Book Roundup Wednesday: Books About Fire
What's So Hot About Volcanoes? (by Wendell A. Duffield, $16, Mountain Press Publishing Co., Jul. 2011): If you can get beyond the punny title, this book is a no-nonsense look at the inner workings of some of Earth's most notable geologic features. Topics range from basics, like types of faults, to more advanced points, like CO2 flows and supervolcanoes. With plenty of pictures of exploding mountainsides and blast craters, this book is ideal for a young adult with a budding interest in geology.
America's Fires: A Historical Context for Policy and Practice (by Stephen J. Pyne, $10, Forest History Society, 2010): "America does not have a fire problem. It has many fire problems," claims fire guru Stephen J. Pyne. America's Fires is the story of how those problems came to be and what can be done about them now. From Smokey Bear's impact on fire management to the creation of new wildlands, Pyne details precisely how humans have influenced fires in America. Using historical data from all over the nation, he comprehensively and concisely weighs the political, biological, and philosophical concerns of fire management.
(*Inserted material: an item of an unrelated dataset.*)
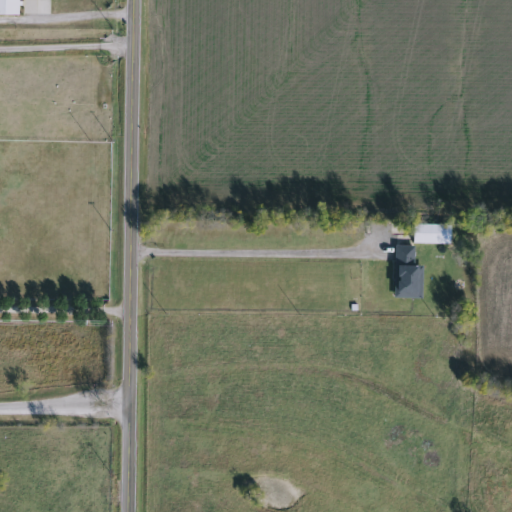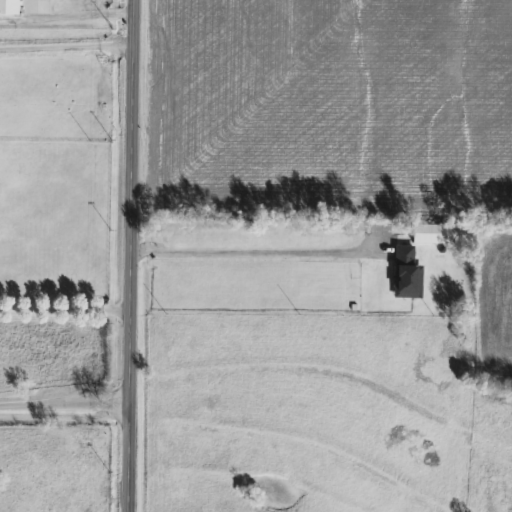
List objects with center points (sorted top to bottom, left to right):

Geothermal HVAC (by Jay Egg and Brian Howard, $60, McGraw-Hill, Oct. 2010): A word of caution: beyond a few brief anecdotes about the underground fortresses that one of the authors built when he was young, this book is only worthwhile if you're considering installing a geothermal heating or cooling system in your home. For those looking for tips about geothermal HVAC (heating, ventilation, and air conditioning), however, this tome has all the information you could ever need. Its pages are littered with diagrams of every conceivable setup, and the authors are very knowledgeable about the financial benefits of using the earth to warm you home. With additional sections about troubleshooting and maintenance, this is the ultimate geothermal DIY guidebook.
Winter in Fireland (by Nicholas Coghlan, $35, University of Alberta Press, June 2011): Canadian diplomat Nicholas Coghlan and his wife Jenny spent their 1978 honeymoon at a private school in Argentina, teaching during the weeks and exploring Patagonia when they could. Winter in Fireland is the tale of the couple's return to Tierra Del Fuego, the land of fire, by sailboat 25 years later. Coghlan's occasional focus on the minutiae of operating a sailing vessel is trying for non-sailors, but his descriptions of serene inlets below icy peaks and the remarkable people he encounters will interest almost any reader. For those looking for something between an adventure novel and a travelogue, Winter in Fireland is a brisk read.